- [Written task]
Below are some entries. Repeat exactly the lines from the one with "Vendido (2013/2014): 19 -> 27" through the one with "header, ur_y: 150 -> 300", and only those.

-- Supplied material follows --

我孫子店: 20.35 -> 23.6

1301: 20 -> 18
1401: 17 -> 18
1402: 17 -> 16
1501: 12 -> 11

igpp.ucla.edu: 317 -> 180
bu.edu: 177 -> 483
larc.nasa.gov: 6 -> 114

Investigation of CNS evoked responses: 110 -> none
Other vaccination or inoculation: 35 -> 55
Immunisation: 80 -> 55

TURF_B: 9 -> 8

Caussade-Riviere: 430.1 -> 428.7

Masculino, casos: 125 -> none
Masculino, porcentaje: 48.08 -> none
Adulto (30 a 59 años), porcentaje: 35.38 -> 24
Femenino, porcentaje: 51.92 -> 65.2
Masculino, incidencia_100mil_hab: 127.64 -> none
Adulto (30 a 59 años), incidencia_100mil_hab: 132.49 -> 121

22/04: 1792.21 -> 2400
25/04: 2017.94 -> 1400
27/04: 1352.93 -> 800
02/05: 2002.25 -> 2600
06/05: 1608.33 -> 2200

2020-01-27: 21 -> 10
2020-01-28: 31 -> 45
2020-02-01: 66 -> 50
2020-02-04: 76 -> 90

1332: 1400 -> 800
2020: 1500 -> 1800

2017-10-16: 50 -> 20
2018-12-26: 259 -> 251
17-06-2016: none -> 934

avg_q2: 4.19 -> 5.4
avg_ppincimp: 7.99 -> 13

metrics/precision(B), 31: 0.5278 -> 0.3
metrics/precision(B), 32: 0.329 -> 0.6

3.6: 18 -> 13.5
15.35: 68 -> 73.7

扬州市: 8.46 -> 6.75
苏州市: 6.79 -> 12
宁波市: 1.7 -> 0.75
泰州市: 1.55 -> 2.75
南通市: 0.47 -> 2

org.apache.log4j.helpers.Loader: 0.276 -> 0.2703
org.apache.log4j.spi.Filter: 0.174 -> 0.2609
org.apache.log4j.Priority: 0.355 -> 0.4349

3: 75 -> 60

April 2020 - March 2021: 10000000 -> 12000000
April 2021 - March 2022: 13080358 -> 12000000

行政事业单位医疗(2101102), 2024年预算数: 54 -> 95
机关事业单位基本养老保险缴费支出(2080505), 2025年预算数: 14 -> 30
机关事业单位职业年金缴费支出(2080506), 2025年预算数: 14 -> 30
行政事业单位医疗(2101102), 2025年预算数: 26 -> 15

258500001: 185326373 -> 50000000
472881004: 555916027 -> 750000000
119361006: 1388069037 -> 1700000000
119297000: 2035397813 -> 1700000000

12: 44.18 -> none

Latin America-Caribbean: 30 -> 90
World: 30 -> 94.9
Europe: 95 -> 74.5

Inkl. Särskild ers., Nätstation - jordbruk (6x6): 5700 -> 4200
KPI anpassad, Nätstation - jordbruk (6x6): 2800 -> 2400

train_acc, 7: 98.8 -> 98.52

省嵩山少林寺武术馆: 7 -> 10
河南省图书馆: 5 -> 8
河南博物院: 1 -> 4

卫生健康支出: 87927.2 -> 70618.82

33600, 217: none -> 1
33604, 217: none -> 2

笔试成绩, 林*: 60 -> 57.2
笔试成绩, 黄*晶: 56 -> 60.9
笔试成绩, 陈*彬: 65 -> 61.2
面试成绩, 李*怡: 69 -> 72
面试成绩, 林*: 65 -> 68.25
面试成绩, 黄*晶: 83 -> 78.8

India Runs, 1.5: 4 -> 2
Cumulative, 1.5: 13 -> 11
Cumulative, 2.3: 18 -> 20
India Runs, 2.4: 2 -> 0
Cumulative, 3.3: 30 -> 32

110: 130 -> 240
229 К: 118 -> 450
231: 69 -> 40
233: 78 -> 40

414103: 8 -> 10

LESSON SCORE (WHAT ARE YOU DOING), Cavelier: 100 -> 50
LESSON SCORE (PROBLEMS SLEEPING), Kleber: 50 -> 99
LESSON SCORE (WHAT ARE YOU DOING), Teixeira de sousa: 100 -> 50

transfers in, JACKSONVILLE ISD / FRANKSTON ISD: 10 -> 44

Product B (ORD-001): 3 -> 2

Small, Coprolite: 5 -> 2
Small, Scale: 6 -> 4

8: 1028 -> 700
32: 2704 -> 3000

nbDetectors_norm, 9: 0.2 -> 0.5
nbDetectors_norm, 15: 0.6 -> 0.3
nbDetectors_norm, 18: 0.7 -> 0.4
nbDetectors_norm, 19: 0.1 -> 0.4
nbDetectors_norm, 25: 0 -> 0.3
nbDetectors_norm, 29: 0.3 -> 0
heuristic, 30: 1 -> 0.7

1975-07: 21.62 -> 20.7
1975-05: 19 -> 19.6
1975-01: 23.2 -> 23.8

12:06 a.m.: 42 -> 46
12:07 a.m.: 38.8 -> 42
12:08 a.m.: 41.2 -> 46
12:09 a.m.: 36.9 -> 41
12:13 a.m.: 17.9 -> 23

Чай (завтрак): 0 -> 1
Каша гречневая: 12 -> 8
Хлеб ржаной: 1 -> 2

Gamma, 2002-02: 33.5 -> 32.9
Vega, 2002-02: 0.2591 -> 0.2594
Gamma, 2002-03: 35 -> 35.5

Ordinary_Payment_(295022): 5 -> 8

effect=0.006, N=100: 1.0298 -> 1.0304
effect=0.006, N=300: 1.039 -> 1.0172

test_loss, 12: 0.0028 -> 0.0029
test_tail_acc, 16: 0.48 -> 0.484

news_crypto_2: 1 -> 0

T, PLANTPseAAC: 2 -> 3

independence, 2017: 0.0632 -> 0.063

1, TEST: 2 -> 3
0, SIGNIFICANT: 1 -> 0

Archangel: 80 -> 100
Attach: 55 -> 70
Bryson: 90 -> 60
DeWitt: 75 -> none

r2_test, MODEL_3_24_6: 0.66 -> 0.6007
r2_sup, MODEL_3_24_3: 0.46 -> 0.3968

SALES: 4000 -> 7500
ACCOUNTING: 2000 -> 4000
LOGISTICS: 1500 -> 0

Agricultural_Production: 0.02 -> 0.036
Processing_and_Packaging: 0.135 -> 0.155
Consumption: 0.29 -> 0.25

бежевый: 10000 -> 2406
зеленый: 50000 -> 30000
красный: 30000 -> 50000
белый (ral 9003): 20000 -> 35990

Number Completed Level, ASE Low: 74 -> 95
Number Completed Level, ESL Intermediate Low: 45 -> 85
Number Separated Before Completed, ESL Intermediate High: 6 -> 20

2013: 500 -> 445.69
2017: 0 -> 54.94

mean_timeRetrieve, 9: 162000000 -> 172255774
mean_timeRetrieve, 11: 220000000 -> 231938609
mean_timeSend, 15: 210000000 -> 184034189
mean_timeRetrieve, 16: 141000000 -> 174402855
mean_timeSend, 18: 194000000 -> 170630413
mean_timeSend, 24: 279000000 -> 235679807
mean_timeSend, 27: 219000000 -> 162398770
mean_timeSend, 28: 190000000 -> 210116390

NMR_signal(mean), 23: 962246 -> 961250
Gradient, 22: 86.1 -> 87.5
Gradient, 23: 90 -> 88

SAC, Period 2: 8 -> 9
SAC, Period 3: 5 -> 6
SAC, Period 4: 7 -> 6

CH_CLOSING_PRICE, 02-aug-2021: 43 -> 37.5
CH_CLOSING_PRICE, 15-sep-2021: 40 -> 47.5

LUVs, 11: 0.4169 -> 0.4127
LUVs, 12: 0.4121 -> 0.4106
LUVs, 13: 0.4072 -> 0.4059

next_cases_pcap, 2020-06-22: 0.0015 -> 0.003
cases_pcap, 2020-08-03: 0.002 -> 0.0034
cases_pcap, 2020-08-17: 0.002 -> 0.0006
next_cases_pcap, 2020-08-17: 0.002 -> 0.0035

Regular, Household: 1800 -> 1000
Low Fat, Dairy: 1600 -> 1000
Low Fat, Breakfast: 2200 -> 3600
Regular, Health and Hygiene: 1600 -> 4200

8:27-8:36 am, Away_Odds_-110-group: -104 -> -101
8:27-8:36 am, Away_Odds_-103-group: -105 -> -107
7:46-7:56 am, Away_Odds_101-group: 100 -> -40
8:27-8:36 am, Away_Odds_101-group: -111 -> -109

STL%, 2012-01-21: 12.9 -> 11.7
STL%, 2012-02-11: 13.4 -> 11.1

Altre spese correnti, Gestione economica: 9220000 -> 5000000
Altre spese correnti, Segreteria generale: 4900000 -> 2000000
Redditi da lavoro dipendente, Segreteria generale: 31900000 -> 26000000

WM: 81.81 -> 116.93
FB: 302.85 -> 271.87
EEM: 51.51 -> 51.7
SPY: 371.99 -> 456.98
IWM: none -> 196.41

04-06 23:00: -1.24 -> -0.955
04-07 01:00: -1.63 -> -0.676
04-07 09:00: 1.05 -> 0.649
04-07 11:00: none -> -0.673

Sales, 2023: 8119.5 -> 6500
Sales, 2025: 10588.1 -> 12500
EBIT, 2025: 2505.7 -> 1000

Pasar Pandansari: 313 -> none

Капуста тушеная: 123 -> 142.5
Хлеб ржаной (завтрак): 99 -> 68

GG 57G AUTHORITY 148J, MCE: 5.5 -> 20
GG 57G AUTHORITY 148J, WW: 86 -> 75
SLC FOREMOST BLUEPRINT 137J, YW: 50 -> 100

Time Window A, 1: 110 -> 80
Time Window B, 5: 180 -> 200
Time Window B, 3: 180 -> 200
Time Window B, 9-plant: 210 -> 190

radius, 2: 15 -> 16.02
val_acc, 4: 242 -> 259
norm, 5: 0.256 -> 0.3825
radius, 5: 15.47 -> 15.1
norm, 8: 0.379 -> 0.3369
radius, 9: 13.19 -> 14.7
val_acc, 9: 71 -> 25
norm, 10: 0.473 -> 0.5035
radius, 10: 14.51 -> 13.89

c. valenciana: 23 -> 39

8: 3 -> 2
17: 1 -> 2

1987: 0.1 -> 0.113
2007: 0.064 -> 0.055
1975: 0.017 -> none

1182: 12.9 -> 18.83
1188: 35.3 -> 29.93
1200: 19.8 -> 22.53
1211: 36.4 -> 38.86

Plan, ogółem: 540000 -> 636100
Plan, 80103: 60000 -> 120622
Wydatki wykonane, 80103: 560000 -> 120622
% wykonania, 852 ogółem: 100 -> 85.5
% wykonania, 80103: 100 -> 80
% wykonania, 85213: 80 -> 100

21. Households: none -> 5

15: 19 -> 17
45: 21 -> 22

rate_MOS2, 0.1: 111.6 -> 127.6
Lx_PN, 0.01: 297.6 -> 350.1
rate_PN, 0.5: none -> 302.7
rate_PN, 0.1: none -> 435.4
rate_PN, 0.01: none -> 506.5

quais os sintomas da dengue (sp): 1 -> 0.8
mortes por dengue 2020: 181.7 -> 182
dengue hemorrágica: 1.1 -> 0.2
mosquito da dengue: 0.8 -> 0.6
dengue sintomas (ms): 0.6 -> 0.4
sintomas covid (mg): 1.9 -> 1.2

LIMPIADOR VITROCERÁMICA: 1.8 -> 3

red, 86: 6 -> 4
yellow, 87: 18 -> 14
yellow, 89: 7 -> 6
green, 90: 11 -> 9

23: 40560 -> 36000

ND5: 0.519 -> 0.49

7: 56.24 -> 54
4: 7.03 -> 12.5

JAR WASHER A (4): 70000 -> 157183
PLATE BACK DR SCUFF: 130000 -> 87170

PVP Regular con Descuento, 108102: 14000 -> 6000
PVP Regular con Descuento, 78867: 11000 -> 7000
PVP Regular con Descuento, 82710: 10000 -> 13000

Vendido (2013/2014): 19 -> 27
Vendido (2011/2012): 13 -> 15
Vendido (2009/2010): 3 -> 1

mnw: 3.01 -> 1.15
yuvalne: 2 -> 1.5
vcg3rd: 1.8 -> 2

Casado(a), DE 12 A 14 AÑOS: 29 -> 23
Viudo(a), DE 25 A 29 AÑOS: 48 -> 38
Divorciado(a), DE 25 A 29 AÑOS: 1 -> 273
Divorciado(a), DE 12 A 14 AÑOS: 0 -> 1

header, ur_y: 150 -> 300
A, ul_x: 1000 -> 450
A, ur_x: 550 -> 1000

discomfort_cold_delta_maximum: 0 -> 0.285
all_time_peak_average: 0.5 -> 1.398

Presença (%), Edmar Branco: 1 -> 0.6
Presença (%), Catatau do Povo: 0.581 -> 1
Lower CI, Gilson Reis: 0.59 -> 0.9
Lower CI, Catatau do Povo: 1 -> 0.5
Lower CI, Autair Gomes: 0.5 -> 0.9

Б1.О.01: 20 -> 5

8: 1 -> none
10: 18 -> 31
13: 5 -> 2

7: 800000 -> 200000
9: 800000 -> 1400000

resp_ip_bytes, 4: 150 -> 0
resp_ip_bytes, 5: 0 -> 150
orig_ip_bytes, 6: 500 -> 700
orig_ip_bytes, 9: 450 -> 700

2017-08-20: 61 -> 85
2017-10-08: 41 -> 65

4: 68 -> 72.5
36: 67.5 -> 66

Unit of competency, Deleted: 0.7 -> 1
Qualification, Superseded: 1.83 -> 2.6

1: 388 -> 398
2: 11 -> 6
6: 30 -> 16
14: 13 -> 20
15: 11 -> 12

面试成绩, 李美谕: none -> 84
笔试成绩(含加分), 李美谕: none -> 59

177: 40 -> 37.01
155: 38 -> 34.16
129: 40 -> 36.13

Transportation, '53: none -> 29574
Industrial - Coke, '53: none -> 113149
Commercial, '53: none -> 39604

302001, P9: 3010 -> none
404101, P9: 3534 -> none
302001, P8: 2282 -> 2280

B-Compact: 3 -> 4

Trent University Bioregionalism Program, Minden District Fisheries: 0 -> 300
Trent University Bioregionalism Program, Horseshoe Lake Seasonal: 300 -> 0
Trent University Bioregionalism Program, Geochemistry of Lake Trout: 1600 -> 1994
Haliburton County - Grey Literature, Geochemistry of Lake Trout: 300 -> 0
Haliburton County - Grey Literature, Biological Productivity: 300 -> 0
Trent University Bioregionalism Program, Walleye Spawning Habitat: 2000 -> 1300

-- Supplied material concluded --

- [Finished task]
Vendido (2013/2014): 19 -> 27
Vendido (2011/2012): 13 -> 15
Vendido (2009/2010): 3 -> 1

mnw: 3.01 -> 1.15
yuvalne: 2 -> 1.5
vcg3rd: 1.8 -> 2

Casado(a), DE 12 A 14 AÑOS: 29 -> 23
Viudo(a), DE 25 A 29 AÑOS: 48 -> 38
Divorciado(a), DE 25 A 29 AÑOS: 1 -> 273
Divorciado(a), DE 12 A 14 AÑOS: 0 -> 1

header, ur_y: 150 -> 300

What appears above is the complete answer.